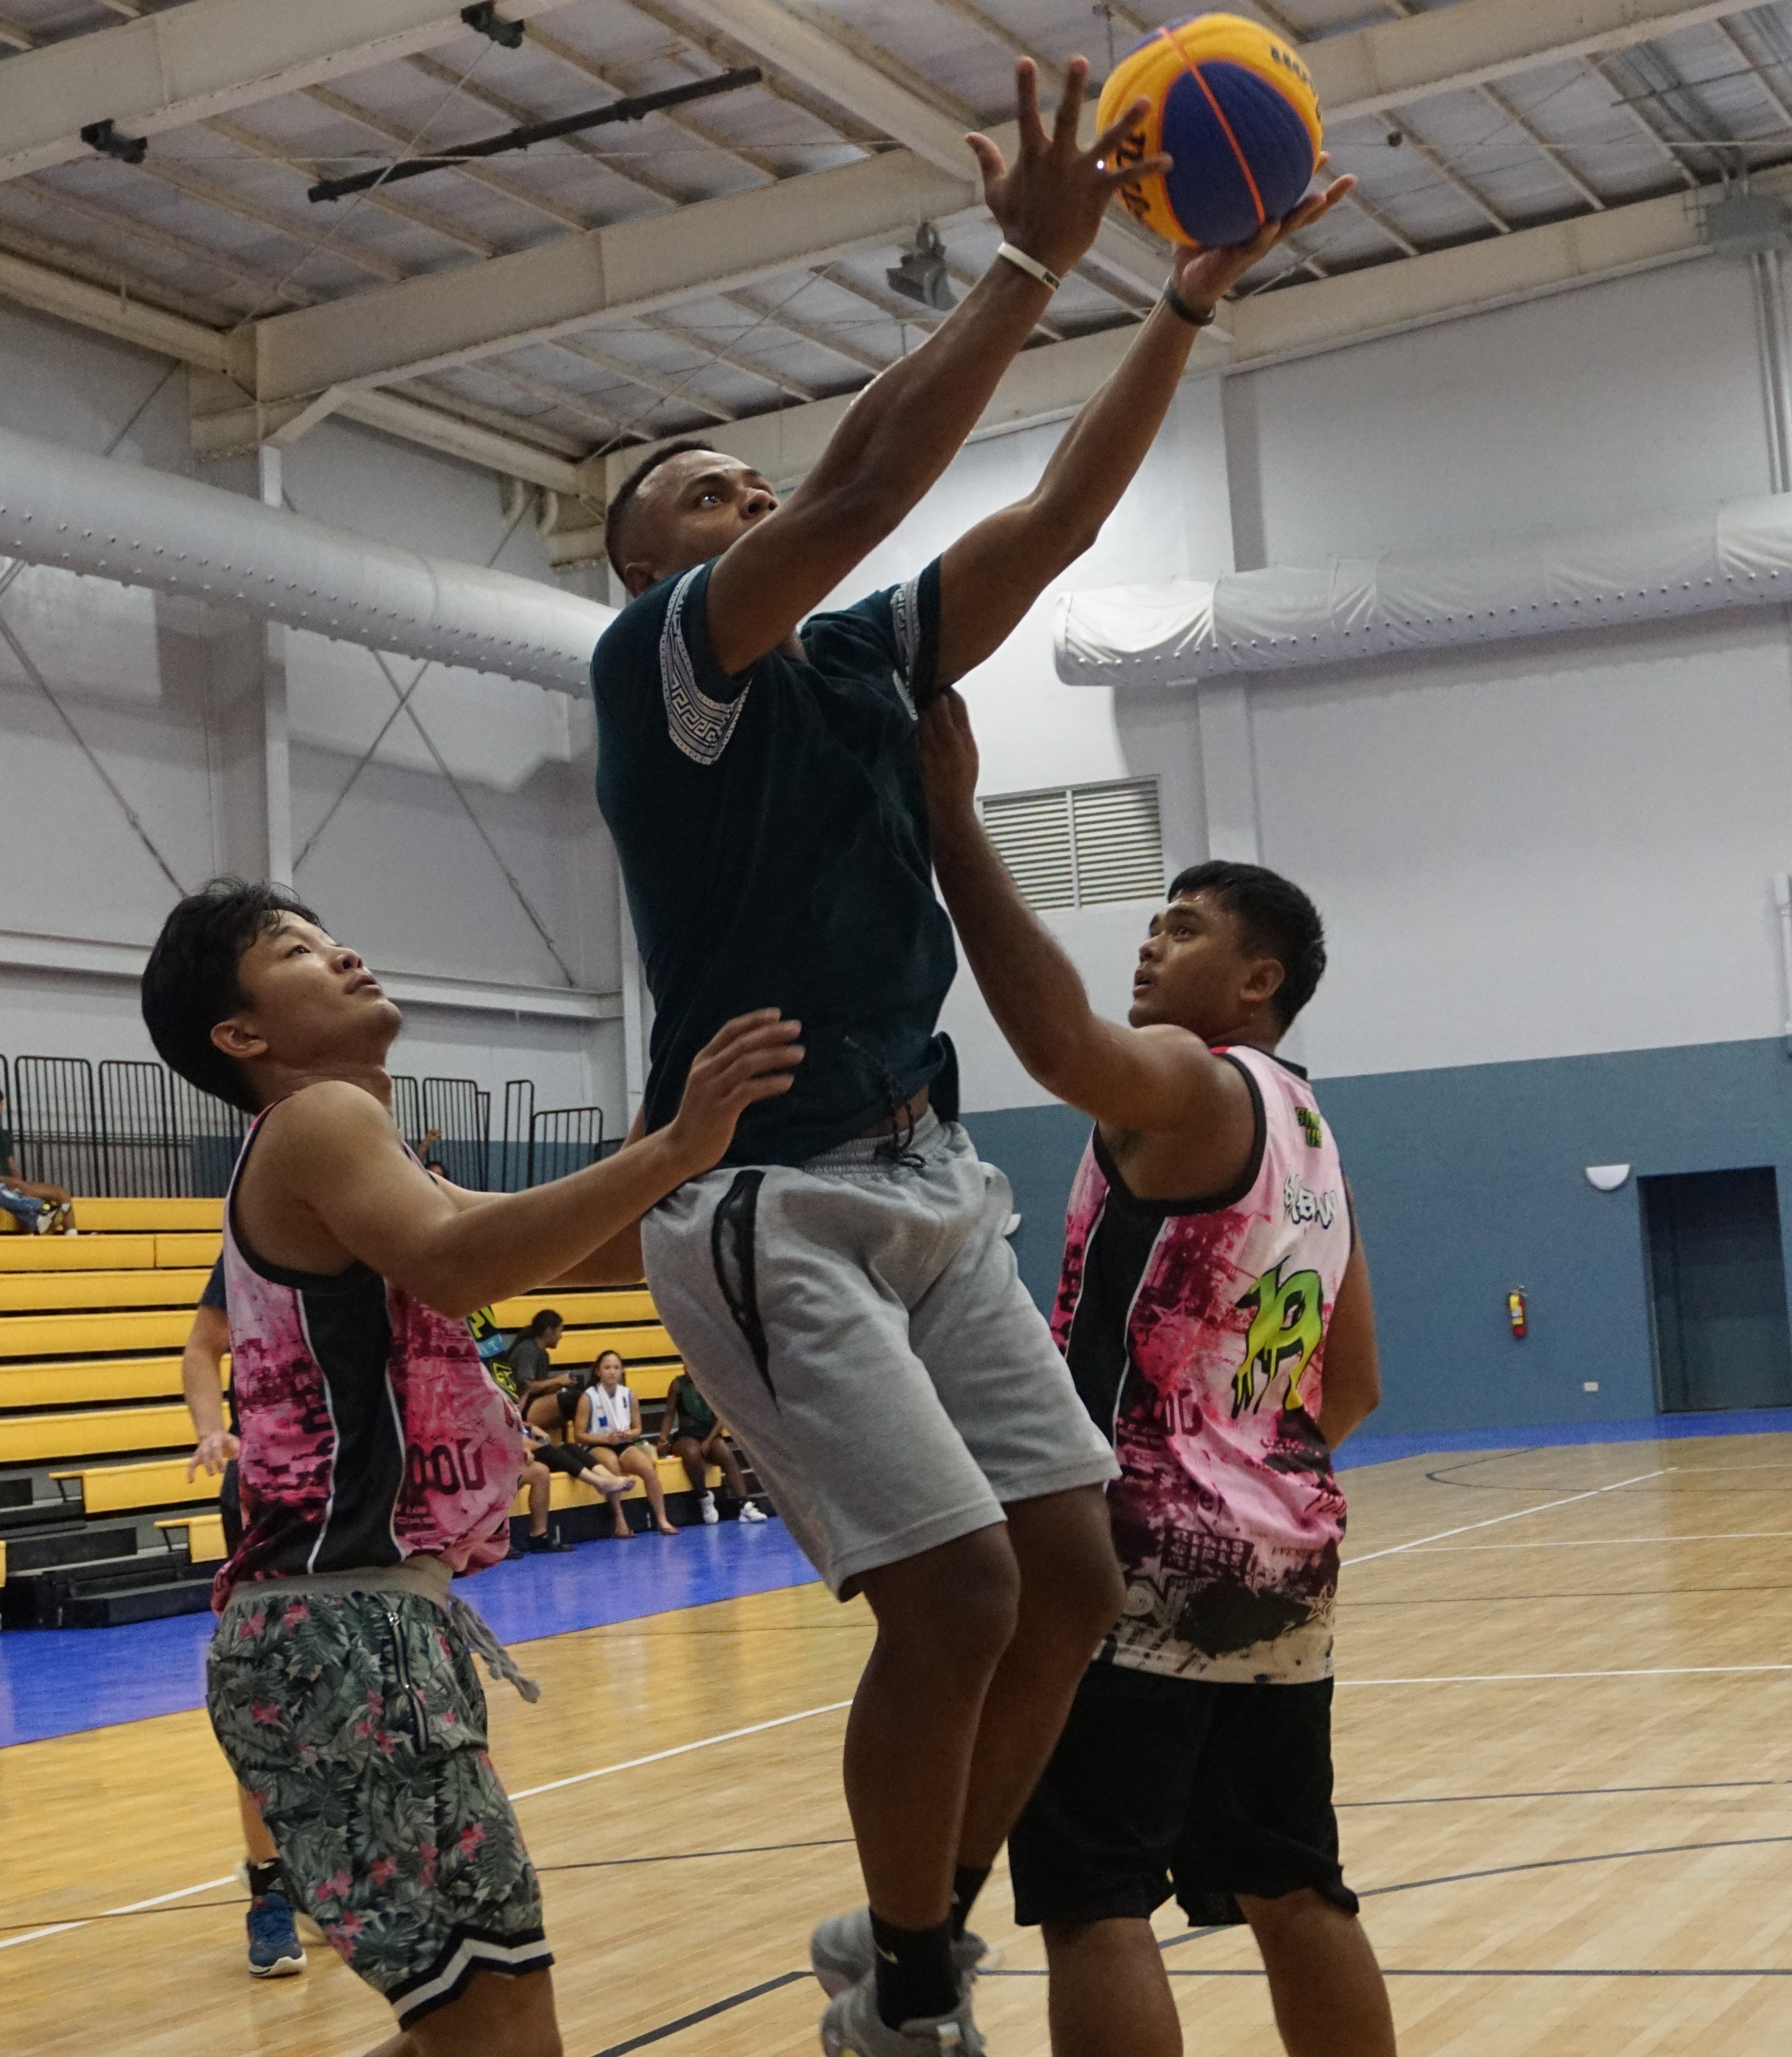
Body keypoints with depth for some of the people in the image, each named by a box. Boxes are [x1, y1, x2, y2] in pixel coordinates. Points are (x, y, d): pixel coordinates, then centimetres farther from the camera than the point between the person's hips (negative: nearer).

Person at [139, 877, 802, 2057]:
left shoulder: (348, 1144, 23)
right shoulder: (319, 1120, -7)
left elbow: (563, 1249, 26)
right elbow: (453, 1267, -29)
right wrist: (678, 1149, -38)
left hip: (358, 1629, 11)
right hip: (344, 1632, -11)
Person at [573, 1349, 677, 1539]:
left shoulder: (628, 1395, 5)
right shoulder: (589, 1397, -6)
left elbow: (637, 1429, 13)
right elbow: (579, 1435, -7)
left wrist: (629, 1434, -11)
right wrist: (607, 1439, -18)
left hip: (624, 1445, 3)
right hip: (597, 1446, -3)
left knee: (648, 1467, -27)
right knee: (611, 1462, -39)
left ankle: (662, 1520, -15)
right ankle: (620, 1520, -29)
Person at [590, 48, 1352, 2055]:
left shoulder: (866, 661, 15)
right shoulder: (655, 665, -5)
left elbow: (1054, 518, 9)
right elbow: (858, 486, -20)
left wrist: (1193, 294, 1)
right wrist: (1029, 260, -22)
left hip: (932, 1184, 7)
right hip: (769, 1202, -7)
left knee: (1073, 1578, 1)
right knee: (958, 1596, -14)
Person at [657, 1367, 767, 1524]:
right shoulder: (679, 1385, 7)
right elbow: (670, 1414, 8)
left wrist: (709, 1440, -14)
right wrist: (664, 1438, -9)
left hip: (711, 1434, 1)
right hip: (686, 1435, -1)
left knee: (727, 1455, -32)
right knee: (692, 1452, -38)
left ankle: (746, 1505, -36)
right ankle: (704, 1498, -18)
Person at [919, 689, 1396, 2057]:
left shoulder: (1188, 1082, -9)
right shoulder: (1308, 1133, 19)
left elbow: (1061, 1040, -33)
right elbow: (1354, 1390, 22)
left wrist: (951, 818, -31)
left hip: (1150, 1557, -9)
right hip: (1286, 1557, 9)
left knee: (1094, 1904, -7)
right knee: (1296, 1894, 16)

════════════════════

▶ EXERCISE DIRECTIONS: A word-for-word copy of the records is needed, with no pictures carried over.

▶ RESPONSE:
Body keypoints with depth for some of the people in the image, each named by a box. Boxes are [x1, y1, x2, y2] in pixel coordinates. Points are (x, y, d): pixel coordinates, then centimetres farther from the camera than the point between the person's hips (negative: nearer).

Person at [139, 877, 802, 2057]:
left shoulder: (348, 1144, 23)
right shoulder: (319, 1120, -7)
left elbow: (563, 1249, 26)
right elbow: (453, 1267, -29)
right wrist: (678, 1149, -38)
left hip: (358, 1629, 11)
right hip: (344, 1632, -11)
Person at [573, 1349, 677, 1539]:
left shoulder: (628, 1395, 5)
right shoulder: (589, 1397, -6)
left elbow: (637, 1429, 13)
right elbow: (579, 1435, -7)
left wrist: (629, 1434, -11)
right wrist: (607, 1439, -18)
left hip: (624, 1445, 3)
right hip: (597, 1446, -3)
left knee: (648, 1467, -27)
right knee: (611, 1462, -39)
left ankle: (662, 1520, -15)
right ankle: (620, 1520, -29)
Person at [590, 48, 1352, 2055]:
left shoulder: (866, 661, 15)
right shoulder: (655, 665, -5)
left elbow: (1054, 518, 9)
right elbow: (858, 486, -20)
left wrist: (1193, 294, 1)
right wrist: (1029, 260, -22)
left hip: (932, 1184, 7)
right hip: (769, 1202, -7)
left knee: (1073, 1578, 1)
right knee: (958, 1596, -14)
Person at [657, 1367, 767, 1524]:
right shoulder: (679, 1385, 7)
right elbow: (670, 1414, 8)
left wrist: (709, 1440, -14)
right wrist: (664, 1438, -9)
left hip: (711, 1434, 1)
right hip: (686, 1435, -1)
left knee: (727, 1455, -32)
right knee: (692, 1452, -38)
left ankle: (746, 1505, -36)
right ankle: (704, 1498, -18)
Person at [919, 689, 1396, 2057]:
left shoulder: (1188, 1082, -9)
right shoulder: (1308, 1133, 19)
left elbow: (1061, 1040, -33)
right elbow: (1354, 1390, 22)
left wrist: (951, 818, -31)
left hip: (1150, 1557, -9)
right hip: (1286, 1557, 9)
left knee: (1094, 1904, -7)
right knee: (1296, 1894, 16)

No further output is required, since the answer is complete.